所需操作
请将原文摘录中从"Update (2017-09-26): We"起到"输入的二维数组大小在 3 到 1000。"止(含这两处)的部分重写一遍，并把其中的"二维数组"替换为"二维列表"。

684. Redundant Connection #
题目 #
In this problem, a tree is an undirected graph that is connected and has no cycles.
The given input is a graph that started as a tree with N nodes (with distinct values 1, 2, …, N), with one additional edge added. The added edge has two different vertices chosen from 1 to N, and was not an edge that already existed.
The resulting graph is given as a 2D-array of edges. Each element of edges is a pair [u, v] with u < v, that represents an undirected edge connecting nodes u and v.
Return an edge that can be removed so that the resulting graph is a tree of N nodes. If there are multiple answers, return the answer that occurs last in the given 2D-array. The answer edge [u, v] should be in the same format, with u < v.
Example 1:
Input: [[1,2], [1,3], [2,3]]
Output: [2,3]
Explanation: The given undirected graph will be like this:
1
/ \
2 - 3
Example 2:
Input: [[1,2], [2,3], [3,4], [1,4], [1,5]]
Output: [1,4]
Explanation: The given undirected graph will be like this:
5 - 1 - 2
| |
4 - 3
Note:
- The size of the input 2D-array will be between 3 and 1000.
- Every integer represented in the 2D-array will be between 1 and N, where N is the size of the input array.
Update (2017-09-26): We have overhauled the problem description + test cases and specified clearly the graph is an undirected graph. For the directed graph follow up please see Redundant Connection II). We apologize for any inconvenience caused.
题目大意 #
在本问题中, 树指的是一个连通且无环的无向图。输入一个图,该图由一个有着N个节点 (节点值不重复1, 2, …, N) 的树及一条附加的边构成。附加的边的两个顶点包含在1到N中间,这条附加的边不属于树中已存在的边。结果图是一个以边组成的二维数组。每一个边的元素是一对[u, v] ,满足 u < v,表示连接顶点u 和v的无向图的边。
返回一条可以删去的边,使得结果图是一个有着N个节点的树。如果有多个答案,则返回二维数组中最后出现的边。答案边 [u, v] 应满足相同的格式 u < v。
注意:
- 输入的二维数组大小在 3 到 1000。
- 二维数组中的整数在 1 到 N 之间,其中 N 是输入数组的大小。

数据摘录
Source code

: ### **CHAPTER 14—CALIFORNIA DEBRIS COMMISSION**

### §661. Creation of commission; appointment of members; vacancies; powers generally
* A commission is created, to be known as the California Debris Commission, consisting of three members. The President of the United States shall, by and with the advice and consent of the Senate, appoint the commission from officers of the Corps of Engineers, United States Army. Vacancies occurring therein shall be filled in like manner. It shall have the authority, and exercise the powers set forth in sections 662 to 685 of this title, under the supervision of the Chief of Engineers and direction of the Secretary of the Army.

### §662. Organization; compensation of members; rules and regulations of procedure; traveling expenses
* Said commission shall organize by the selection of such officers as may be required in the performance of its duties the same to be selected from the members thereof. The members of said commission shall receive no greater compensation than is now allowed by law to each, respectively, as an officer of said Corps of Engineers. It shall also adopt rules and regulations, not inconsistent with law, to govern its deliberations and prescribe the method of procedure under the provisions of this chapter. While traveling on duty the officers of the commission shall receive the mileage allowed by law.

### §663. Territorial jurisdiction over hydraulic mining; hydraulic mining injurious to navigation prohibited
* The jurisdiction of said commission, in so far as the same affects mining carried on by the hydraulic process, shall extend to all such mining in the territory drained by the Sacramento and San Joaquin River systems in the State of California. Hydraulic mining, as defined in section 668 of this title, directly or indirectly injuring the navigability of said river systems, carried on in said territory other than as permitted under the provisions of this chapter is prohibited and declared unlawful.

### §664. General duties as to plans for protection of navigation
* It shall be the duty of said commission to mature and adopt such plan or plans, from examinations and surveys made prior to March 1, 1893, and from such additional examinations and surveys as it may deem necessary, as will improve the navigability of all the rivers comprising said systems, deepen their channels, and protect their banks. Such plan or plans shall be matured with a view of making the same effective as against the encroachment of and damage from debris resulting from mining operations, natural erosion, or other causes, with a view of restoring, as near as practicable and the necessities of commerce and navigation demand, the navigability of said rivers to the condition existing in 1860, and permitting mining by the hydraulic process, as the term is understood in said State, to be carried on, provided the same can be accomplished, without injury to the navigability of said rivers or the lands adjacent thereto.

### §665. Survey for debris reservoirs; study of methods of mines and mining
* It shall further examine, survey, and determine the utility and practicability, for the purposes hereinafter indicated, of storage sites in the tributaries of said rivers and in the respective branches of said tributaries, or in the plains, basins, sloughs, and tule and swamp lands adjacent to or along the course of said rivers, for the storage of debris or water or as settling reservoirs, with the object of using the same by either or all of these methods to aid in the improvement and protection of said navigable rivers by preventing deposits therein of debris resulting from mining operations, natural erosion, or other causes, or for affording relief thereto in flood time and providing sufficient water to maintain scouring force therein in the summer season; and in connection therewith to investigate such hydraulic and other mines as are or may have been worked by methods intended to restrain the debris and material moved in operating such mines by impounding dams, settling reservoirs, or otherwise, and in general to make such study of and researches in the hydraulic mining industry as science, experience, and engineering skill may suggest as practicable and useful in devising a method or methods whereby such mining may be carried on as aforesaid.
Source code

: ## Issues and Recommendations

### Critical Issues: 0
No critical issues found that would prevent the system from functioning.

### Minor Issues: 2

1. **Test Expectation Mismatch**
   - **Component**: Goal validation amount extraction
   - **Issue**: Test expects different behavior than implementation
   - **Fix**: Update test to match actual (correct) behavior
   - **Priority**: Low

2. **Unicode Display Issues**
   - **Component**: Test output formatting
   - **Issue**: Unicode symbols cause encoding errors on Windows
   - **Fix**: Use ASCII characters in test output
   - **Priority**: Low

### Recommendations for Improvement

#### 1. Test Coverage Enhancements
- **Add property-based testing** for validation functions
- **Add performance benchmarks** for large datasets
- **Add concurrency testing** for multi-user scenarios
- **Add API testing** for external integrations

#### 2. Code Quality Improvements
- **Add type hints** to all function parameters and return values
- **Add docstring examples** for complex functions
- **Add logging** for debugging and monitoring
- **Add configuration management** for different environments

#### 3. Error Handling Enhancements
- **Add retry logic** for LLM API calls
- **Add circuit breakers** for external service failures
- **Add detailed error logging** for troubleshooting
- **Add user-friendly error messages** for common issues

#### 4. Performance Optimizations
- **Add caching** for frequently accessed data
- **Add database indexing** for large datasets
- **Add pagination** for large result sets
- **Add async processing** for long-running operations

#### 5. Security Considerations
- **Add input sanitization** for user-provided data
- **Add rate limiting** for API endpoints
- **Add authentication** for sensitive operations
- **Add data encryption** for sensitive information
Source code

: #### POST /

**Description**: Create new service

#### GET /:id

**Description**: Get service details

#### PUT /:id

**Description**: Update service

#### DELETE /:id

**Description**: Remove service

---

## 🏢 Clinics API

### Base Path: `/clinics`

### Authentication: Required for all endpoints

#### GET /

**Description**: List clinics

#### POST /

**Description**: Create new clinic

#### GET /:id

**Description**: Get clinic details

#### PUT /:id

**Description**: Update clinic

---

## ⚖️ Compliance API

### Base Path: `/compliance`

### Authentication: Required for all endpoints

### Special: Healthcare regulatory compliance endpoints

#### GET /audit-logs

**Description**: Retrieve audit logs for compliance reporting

书面解答
Update (2017-09-26): We have overhauled the problem description + test cases and specified clearly the graph is an undirected graph. For the directed graph follow up please see Redundant Connection II). We apologize for any inconvenience caused.
题目大意 #
在本问题中, 树指的是一个连通且无环的无向图。输入一个图,该图由一个有着N个节点 (节点值不重复1, 2, …, N) 的树及一条附加的边构成。附加的边的两个顶点包含在1到N中间,这条附加的边不属于树中已存在的边。结果图是一个以边组成的二维列表。每一个边的元素是一对[u, v] ,满足 u < v,表示连接顶点u 和v的无向图的边。
返回一条可以删去的边,使得结果图是一个有着N个节点的树。如果有多个答案,则返回二维列表中最后出现的边。答案边 [u, v] 应满足相同的格式 u < v。
注意:
- 输入的二维列表大小在 3 到 1000。